Économie

Le clignotant de la dette des entreprises et des ménages est aussi au rouge !

Économiste

Ancien haut dirigeant d'entreprise

 

Comme l’histoire de l’idiot qui regarde le doigt lorsqu’on lui montre la lune, les médias ne parlent que de la croissance moyenne retrouvée de 3,6 % dans les pays de l’OCDE, en oubliant tous les autres clignotants qui sont au rouge ! Le super-clignotant du bitcoin, signe de la folie spéculative en cours, scintille au firmament avec son dernier cours démentiel de 11.000 dollars !

Catherine Mann, chef économiste de l’OCDE, vient de mettre le doigt sur un clignotant peu débattu jusqu’à ce jour : la dette privée des entreprises et des ménages qui vient s’ajouter à la faillite annoncée des dettes publiques et souveraines telles que celles de la France et des États-Unis, soit 100 % du PIB, nonobstant des dépenses non provisionnées (retraite des fonctionnaires, garanties apportées par la France pour les prêts à la Grèce par exemple… qui ne sont pas inclus dans le montant publié de la dette française).
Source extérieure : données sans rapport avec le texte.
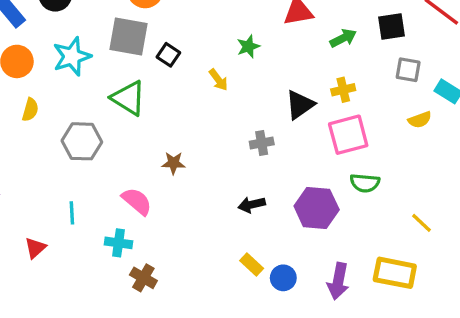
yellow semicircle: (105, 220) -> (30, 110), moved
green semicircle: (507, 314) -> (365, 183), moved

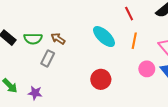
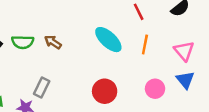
gray rectangle: (48, 58) -> (42, 87), moved
pink circle: (147, 69) -> (155, 89), moved

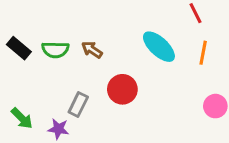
red circle: (105, 91) -> (122, 89), moved

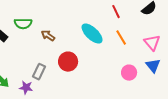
green semicircle: (55, 50) -> (23, 24), moved
orange line: (203, 53) -> (121, 38), turned -42

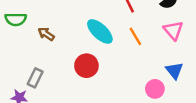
pink triangle: (152, 43) -> (173, 30), moved
red circle: (68, 62) -> (86, 66), moved
pink circle: (129, 73) -> (155, 89), moved

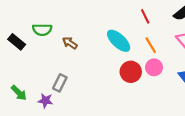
red circle: (86, 66) -> (131, 72), moved
pink circle: (155, 89) -> (154, 67), moved

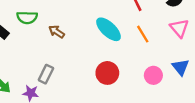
pink circle: (154, 67) -> (153, 75), moved
red circle: (131, 72) -> (107, 73), moved

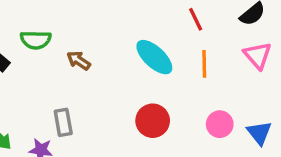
orange line: (143, 34) -> (204, 64), turned 30
blue triangle: (181, 67) -> (259, 133), moved
gray rectangle: (46, 74) -> (63, 122), turned -36

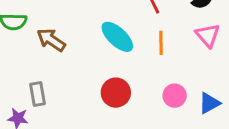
brown arrow: (79, 61) -> (51, 40), size x1.4
blue triangle: (259, 133) -> (209, 103), turned 40

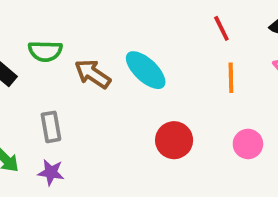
cyan ellipse: (117, 37) -> (146, 70), moved
gray rectangle: (37, 94) -> (51, 127), moved

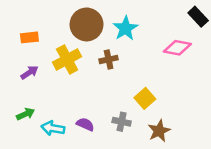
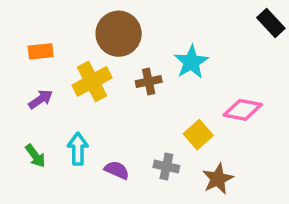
cyan star: (125, 28) -> (191, 62), moved
pink diamond: (177, 48) -> (243, 110), moved
green arrow: (26, 114) -> (35, 156), turned 78
cyan arrow: (53, 128) -> (78, 149), moved, turned 80

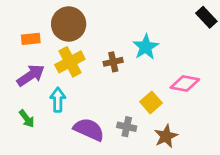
brown circle: (119, 34) -> (69, 24), moved
purple arrow: (41, 99) -> (31, 75), size x1.5
cyan arrow: (78, 149) -> (58, 100), moved
purple semicircle: (117, 170) -> (89, 129), size x1.6

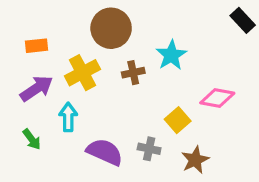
brown circle: (69, 24) -> (111, 28), moved

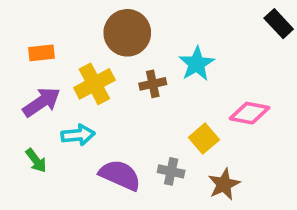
cyan arrow: (68, 117) -> (78, 135), turned 84

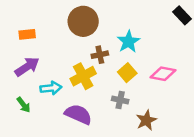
yellow cross: (94, 84) -> (83, 76), moved
yellow square: (204, 139) -> (127, 73), moved
gray cross: (171, 171) -> (120, 100), moved

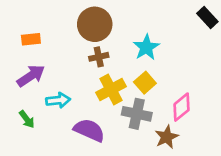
brown cross: (100, 55) -> (99, 57), moved
pink diamond: (163, 74) -> (182, 107), moved, turned -50
yellow cross: (83, 76) -> (111, 89), moved
gray cross: (120, 100) -> (137, 114), size x1.5

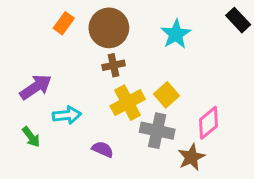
orange rectangle: (31, 39) -> (64, 23), moved, turned -48
cyan star: (146, 47) -> (176, 34), moved
purple semicircle: (89, 130) -> (103, 149), size x0.6

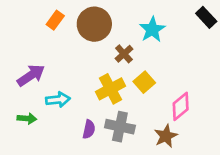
brown cross: (114, 65) -> (124, 54), moved, turned -30
gray cross: (157, 131) -> (120, 127), moved
green arrow: (31, 137) -> (27, 119), turned -48
purple semicircle: (103, 149) -> (89, 129), turned 78

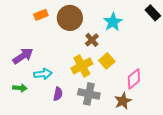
orange rectangle: (55, 20) -> (41, 15), turned 32
purple semicircle: (89, 129) -> (58, 94), moved

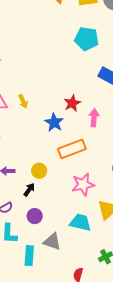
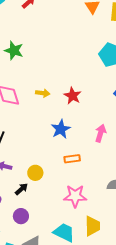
yellow arrow: (23, 101) -> (43, 93), moved, turned -72
red star: (72, 103) -> (73, 96), moved, turned -30
orange rectangle: (72, 149) -> (72, 159), size x0.6

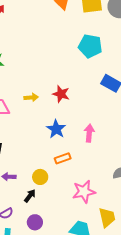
pink arrow: (101, 133) -> (89, 133), moved
orange rectangle: (72, 159) -> (63, 158), moved

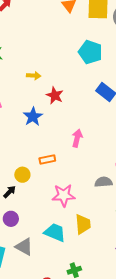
yellow arrow: (31, 97) -> (34, 76), moved
blue star: (56, 129) -> (33, 117), moved

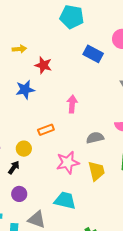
blue star: (33, 117) -> (25, 90), turned 30
gray semicircle: (104, 182) -> (95, 138), moved
yellow trapezoid: (83, 224) -> (96, 171), moved

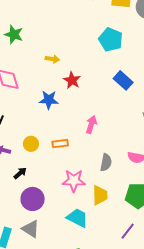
gray semicircle: (95, 138) -> (106, 163), turned 102
yellow circle: (24, 149) -> (31, 144), moved
purple circle: (19, 194) -> (33, 199), moved, size x1.5
cyan trapezoid: (65, 201) -> (77, 218), moved

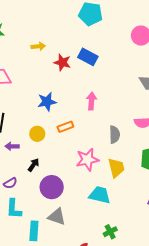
blue rectangle: (123, 80) -> (88, 57), moved
blue star: (49, 100) -> (47, 102), moved

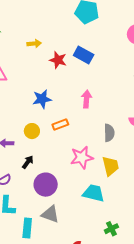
green cross: (110, 232) -> (111, 229), moved

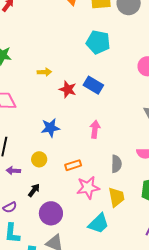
orange rectangle: (60, 124) -> (73, 165), moved
cyan trapezoid: (94, 193) -> (99, 224), turned 120

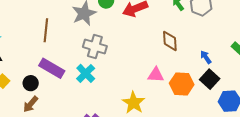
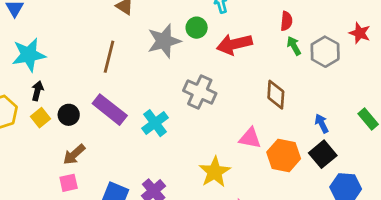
gray cross: (95, 47) -> (200, 92), moved
black circle: (31, 83) -> (69, 115), moved

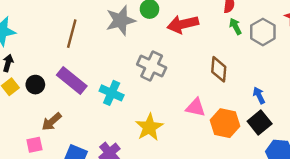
cyan cross: (155, 123) -> (112, 93), turned -30
brown arrow: (74, 154) -> (52, 122), moved
yellow star: (215, 172) -> (149, 127), moved

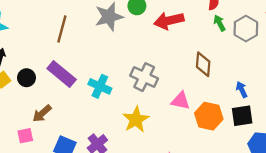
gray cross: (152, 66) -> (144, 77), moved
black square: (260, 123) -> (242, 116), turned 30

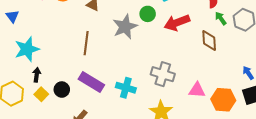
brown diamond: (203, 64) -> (209, 40), moved

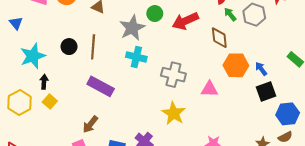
cyan cross: (126, 88) -> (136, 57), moved
black circle: (62, 90) -> (69, 47), moved
orange hexagon: (223, 100) -> (236, 65), moved

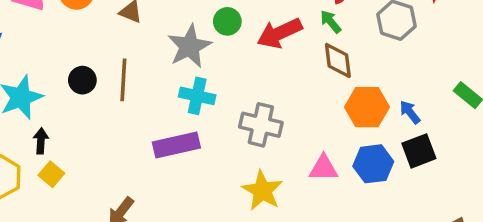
green arrow: (230, 14) -> (331, 22), moved
purple rectangle: (101, 86) -> (176, 145), moved, turned -40
pink triangle: (209, 89) -> (324, 168), moved
blue hexagon: (288, 114) -> (373, 164), moved

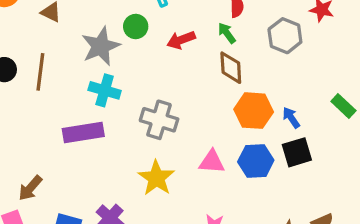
red arrow: (280, 33) -> (181, 40), size x0.7

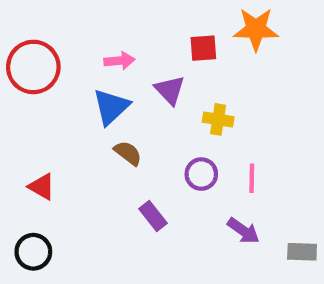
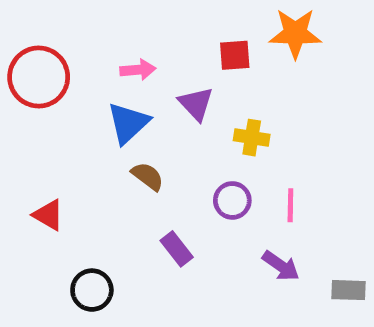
black circle: (33, 252) -> (92, 290), moved

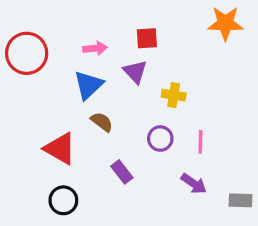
orange star: (295, 33) -> (225, 23), moved
red square: (235, 55) -> (147, 38), moved
red triangle: (48, 215) -> (60, 149), moved, size x1.5

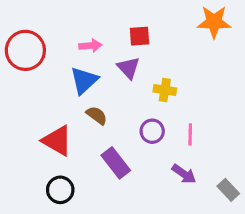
purple rectangle: (122, 172) -> (116, 163), size x1.4
gray rectangle: (240, 200) -> (228, 190), turned 45

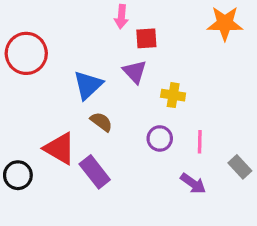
pink arrow: (90, 46) -> (121, 17), moved, turned 100
purple rectangle: (116, 163) -> (95, 172), moved
black circle: (60, 190) -> (18, 175), moved
gray rectangle: (228, 190) -> (240, 167), moved

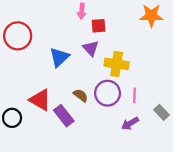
yellow cross: (173, 95) -> (117, 64), size x1.5
brown semicircle: (101, 122) -> (81, 95), moved
purple circle: (160, 138) -> (108, 93), size x1.5
purple arrow: (193, 184) -> (130, 123), turned 114

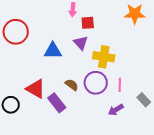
blue triangle: (59, 57) -> (53, 51), turned 42

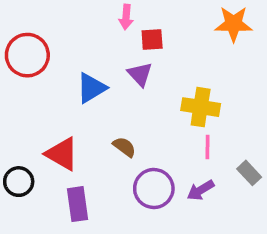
blue triangle: (53, 51) -> (91, 88), turned -30
yellow cross: (104, 57) -> (201, 107), moved
purple circle: (96, 83) -> (154, 189), moved
purple rectangle: (57, 103) -> (78, 204), moved, turned 30

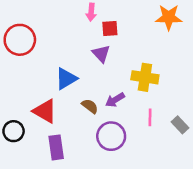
blue triangle: (91, 88) -> (66, 79), moved
pink line: (208, 147) -> (150, 117), moved
purple arrow: (201, 190) -> (115, 100), moved

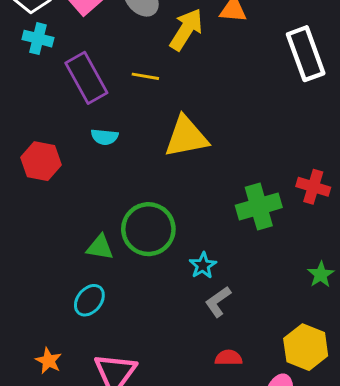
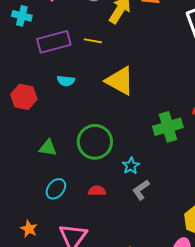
purple rectangle: (86, 78) -> (54, 42), turned -76
yellow triangle: (186, 137) -> (120, 81), turned 40
green triangle: (100, 247) -> (48, 148), moved
red semicircle: (229, 358) -> (97, 191), moved

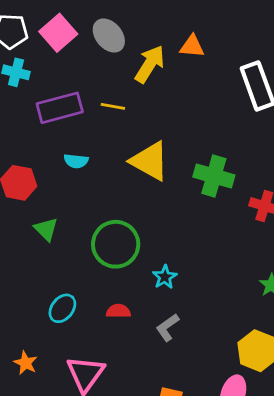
green cross: (168, 127) -> (214, 176), moved, turned 32
green triangle: (48, 148) -> (46, 229), moved, turned 36
gray L-shape: (141, 190) -> (167, 327), moved

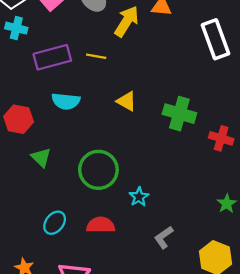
cyan semicircle: (76, 161) -> (66, 101), size x1.4
yellow triangle: (150, 161) -> (127, 101), size x0.6
red semicircle: (118, 311) -> (101, 225), size x1.4
gray L-shape: (167, 327) -> (164, 237), moved

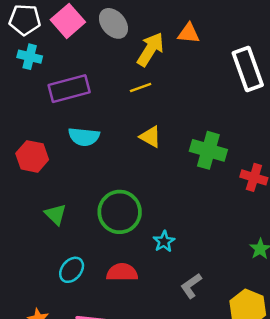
yellow line: (96, 56) -> (141, 87), moved, turned -30
green triangle: (41, 157) -> (56, 214), moved

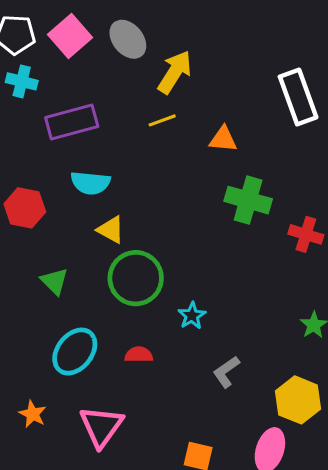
orange triangle: (189, 33) -> (223, 139), moved
yellow triangle: (150, 137) -> (111, 230), moved
cyan ellipse: (72, 270) -> (75, 352), size x1.4
red semicircle: (122, 272) -> (139, 355), size x0.7

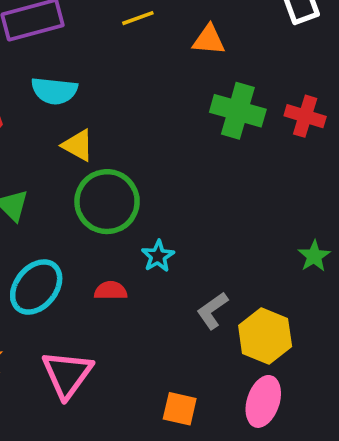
red cross: (306, 234) -> (305, 116), moved
cyan star: (192, 316) -> (158, 256), moved
yellow hexagon: (298, 400) -> (265, 336), moved

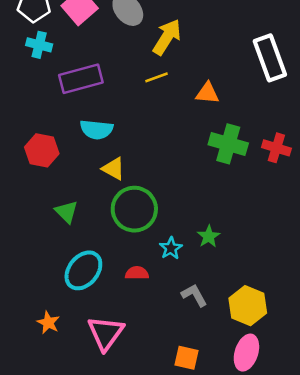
green star: (314, 256) -> (209, 237), moved
gray L-shape: (212, 311) -> (194, 295), moved, turned 96

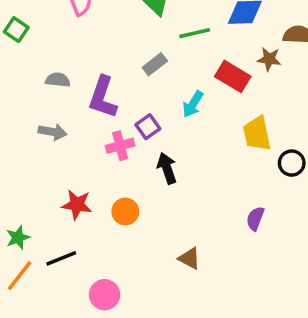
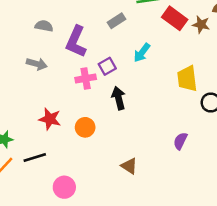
red rectangle: (233, 76) -> (175, 18), moved

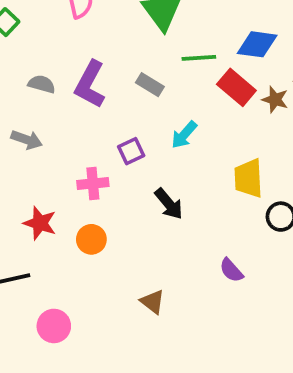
gray rectangle: (116, 21) -> (150, 85), turned 60
purple L-shape: (76, 42) -> (90, 84), moved
pink cross: (86, 78) -> (93, 184), moved
black arrow: (119, 98) -> (169, 204), moved, turned 150
purple semicircle: (180, 141) -> (231, 270), turned -72

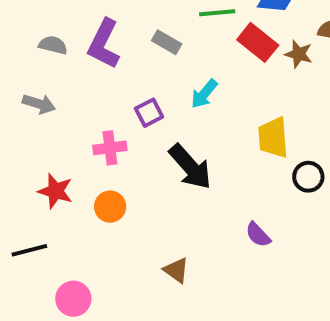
black arrow: (169, 204) -> (190, 167), size x1.4

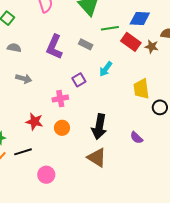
gray semicircle: (53, 45) -> (14, 48), moved
black arrow: (190, 167) -> (99, 127), moved, turned 55
brown triangle: (176, 270) -> (97, 158), size x1.5

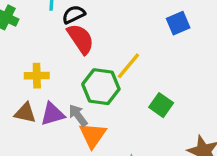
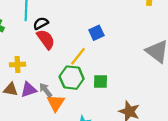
blue square: (178, 23) -> (96, 33), moved
green hexagon: (101, 87) -> (72, 78), moved
green square: (161, 105) -> (100, 82), turned -32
La dette des entreprises et des ménages est en augmentation constante dans le monde, suite aux taux d’intérêt ridiculement bas qui créent des distorsions économiques artificielles et qui contribueront à l’explosion du système. La dette des entreprises représente 168,3 % du PIB en France, 153,8 % au Japon, 126,3 % au Royaume-Uni, 119,7 % aux États-Unis, 117,5 % en Italie et 94,1 % en Italie. La dette moyenne des entreprises des pays de l’OCDE est de 135 % du PIB et elle atteint 200 % en Belgique !

La dette des ménages est tout aussi préoccupante. Elle représente 153 % du revenu disponible au Royaume-Uni, 135,1 % au Japon, 111,5 % aux États-Unis, 109 % en France, 93,4 % en Allemagne, 88,2 % en Italie. L’endettement moyen des pays de l’OCDE a bondi de 80 % du revenu disponible en 1995 à 140 % en 2015.

La bulle actuelle du marché de l’immobilier, souvent annonciateur d’une crise ou d’une récession, est provoquée par l’endettement excessif des ménages. Les entreprises ont plus de facilités à émettre des obligations qu’à obtenir des prêts bancaires qui impliquent l’analyse du risque représenté. Beaucoup d’entreprises empruntent et rachètent leurs propres actions pour faire monter les cours en Bourse au lieu d’investir dans des actifs réels. La qualité des obligations se dégrade, et gare aux non-remboursements en cas de choc financier ! Le comble, selon l’OCDE, c’est que malgré cet endettement supplémentaire, le capital des entreprises vieillit et devient donc moins productif.

Et alors, que faire ? Malheureusement pas grand-chose car le sort en est déjà jeté ! L’OCDE n’est capable que de tenir des propos lénifiants de joueur de flûte. Il faut, selon l’OCDE, « s’attaquer aux vulnérabilités causées par l’endettement des ménages » en réformant la politique sociale, fiscale du logement et en réduisant les aides à l’accession à la propriété. En ce qui concerne les entreprises, il faut « rendre la fiscalité moins favorable à l’endettement ».

Le bouquet, c’est que la Chine a, elle aussi, tout comme l’Occident, ses clignotants au rouge, mais l’empire du Milieu est globalement moins vulnérable car partant de la misère communiste absolue du communisme destructeur et totalitaire de Mao Tsé-toung, ce qui représente une réserve naturelle de croissance économique réelle. Il n’empêche que la Chine connaît, elle aussi, une explosion de l’endettement de ses entreprises. Le gouverneur de la banque centrale de Chine, Zhou Xiaochuan, qui doit quitter prochainement ses fonctions, a mis en garde son pays le mardi 28 novembre contre le risque financier que représente la dette colossale des entreprises et des ménages.

La vérité, c’est que tous les clignotants et tous les ratios sont au rouge partout dans le monde, qu’on est au bord de l’explosion, mais que tous les médias ne cessent de nous répéter que tout va très bien, que la croissance est là, tout comme le président Hoover qui, pendant la crise de 1929, ne cessait d’affirmer que la croissance attendait ses compatriotes « au coin de la rue » ! Il n’y a pire sourd que celui qui ne veut pas entendre et pire aveugle que celui qui ne veut pas voir.